Secondly, and most importantly: negative (and not positive) gain margins (in dB) indicate instability of the system when the loop is closed with unity feedback. This relates to the encirclement of -1 on the Nyquist plot of the openloop transfer function (the direction of encirclement indicates whether it is RPH zero or pole surplus, but this does not really hold for instability caused by dead-time, since the closed loop TF will have "predicting" terms in the denominator. Something not really covered by typical pole analysis).
The gain margin refers to the amount of gain that can be added to the system before stability is lost.
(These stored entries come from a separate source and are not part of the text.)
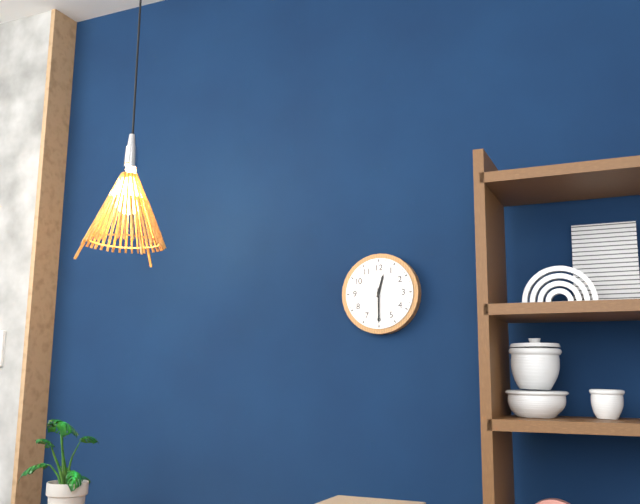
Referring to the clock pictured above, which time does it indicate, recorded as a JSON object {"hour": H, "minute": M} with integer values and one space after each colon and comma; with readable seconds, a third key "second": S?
{"hour": 12, "minute": 30}
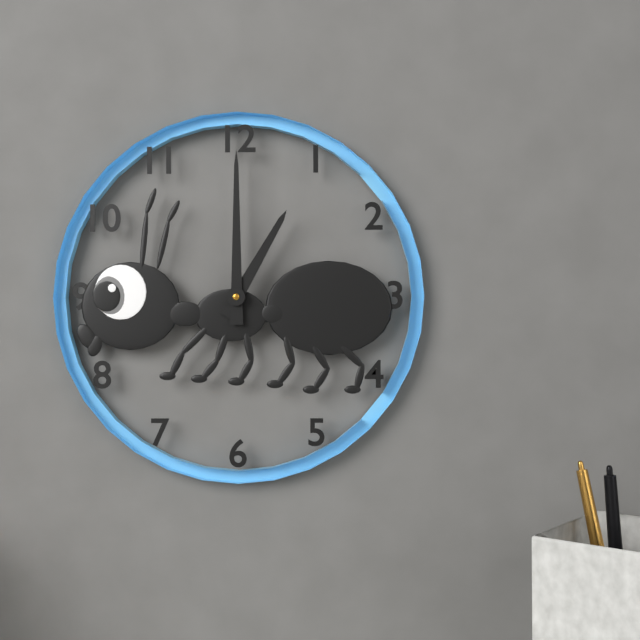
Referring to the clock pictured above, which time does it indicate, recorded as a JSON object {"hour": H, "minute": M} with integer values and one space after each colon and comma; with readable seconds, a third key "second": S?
{"hour": 1, "minute": 0}
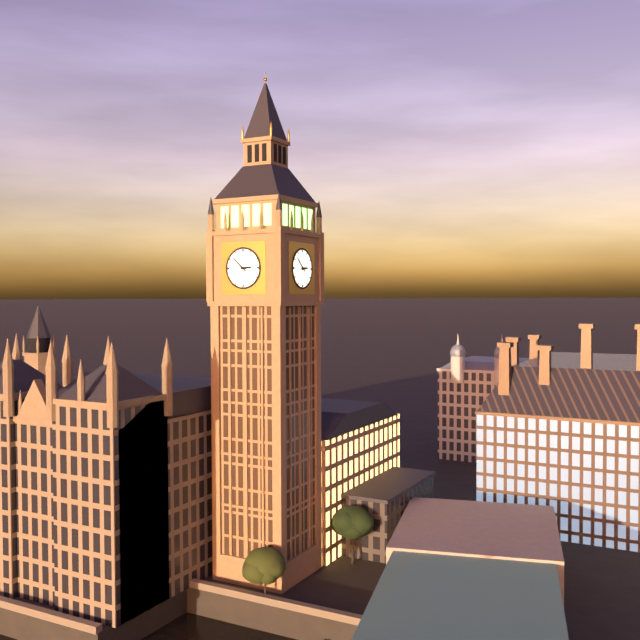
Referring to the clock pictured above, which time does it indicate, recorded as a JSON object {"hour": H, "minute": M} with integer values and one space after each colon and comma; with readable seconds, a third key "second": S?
{"hour": 2, "minute": 52}
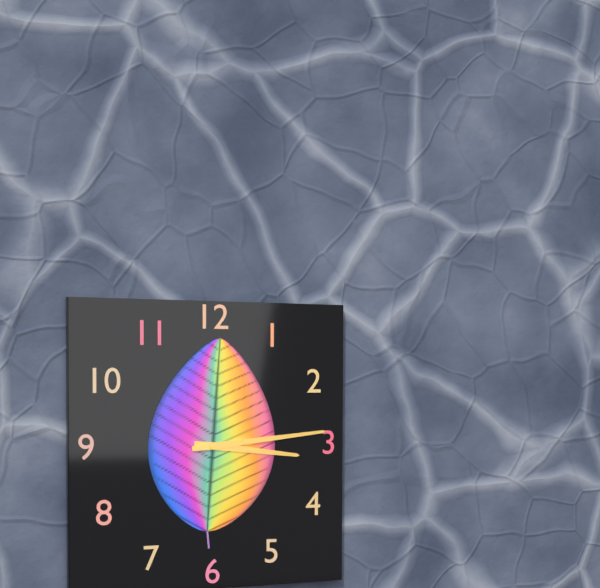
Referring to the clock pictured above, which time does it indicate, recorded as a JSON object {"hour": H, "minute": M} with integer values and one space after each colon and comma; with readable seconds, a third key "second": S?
{"hour": 3, "minute": 14}
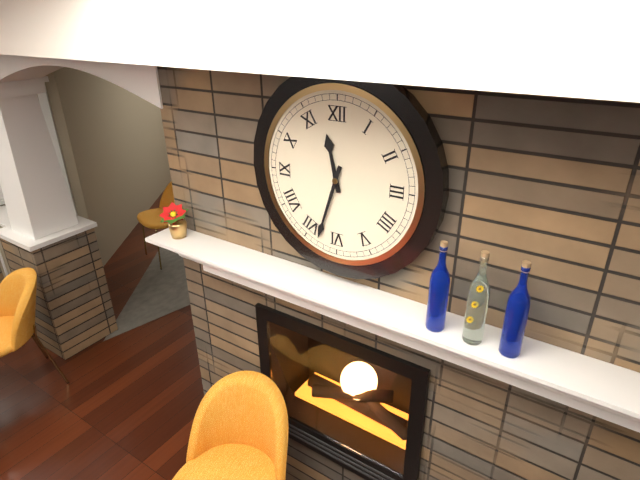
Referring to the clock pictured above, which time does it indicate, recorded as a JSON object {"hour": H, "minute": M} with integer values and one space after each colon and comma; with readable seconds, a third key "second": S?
{"hour": 11, "minute": 33}
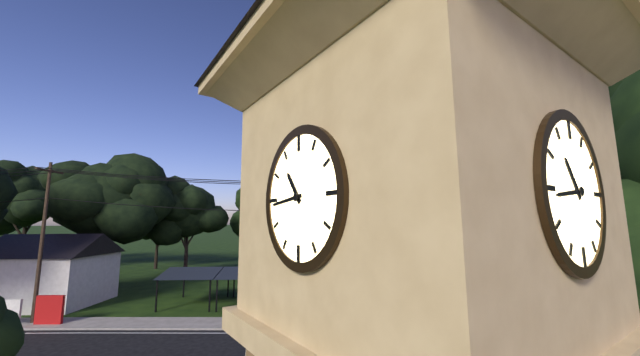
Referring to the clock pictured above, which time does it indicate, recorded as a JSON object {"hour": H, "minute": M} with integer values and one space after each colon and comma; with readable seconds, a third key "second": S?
{"hour": 10, "minute": 44}
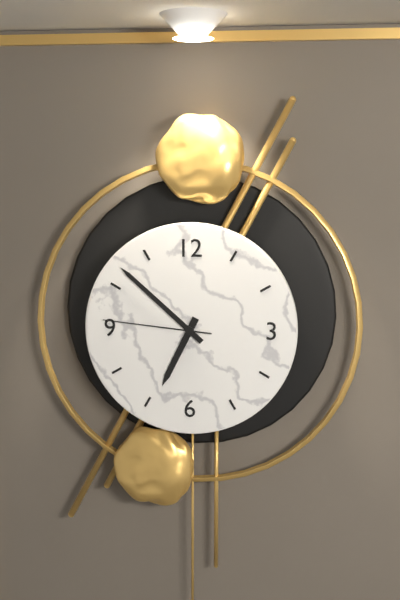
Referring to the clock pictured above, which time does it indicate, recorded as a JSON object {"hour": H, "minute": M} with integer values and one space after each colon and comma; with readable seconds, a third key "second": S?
{"hour": 6, "minute": 52, "second": 46}
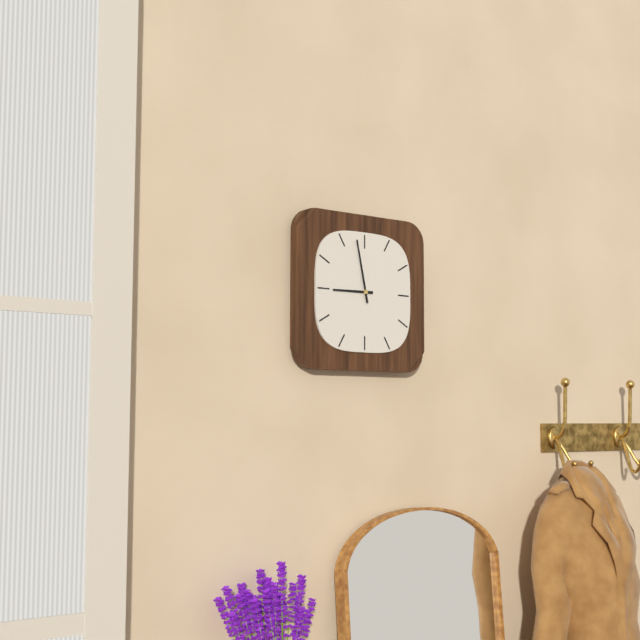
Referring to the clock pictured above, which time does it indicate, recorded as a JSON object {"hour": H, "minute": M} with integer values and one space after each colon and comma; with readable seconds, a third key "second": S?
{"hour": 8, "minute": 58}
A negative gain margin indicates that the gain must be decreased if stability is to be achieved. So the positive gain margin returned in the example above is actually the false positive of stability.
Thirdly: I understand that the interpretation of gain and phase margins gets a bit more complicated when there are mutliple crossover frequencies, but considering the Nyquist plot gives a very clear indication of instability.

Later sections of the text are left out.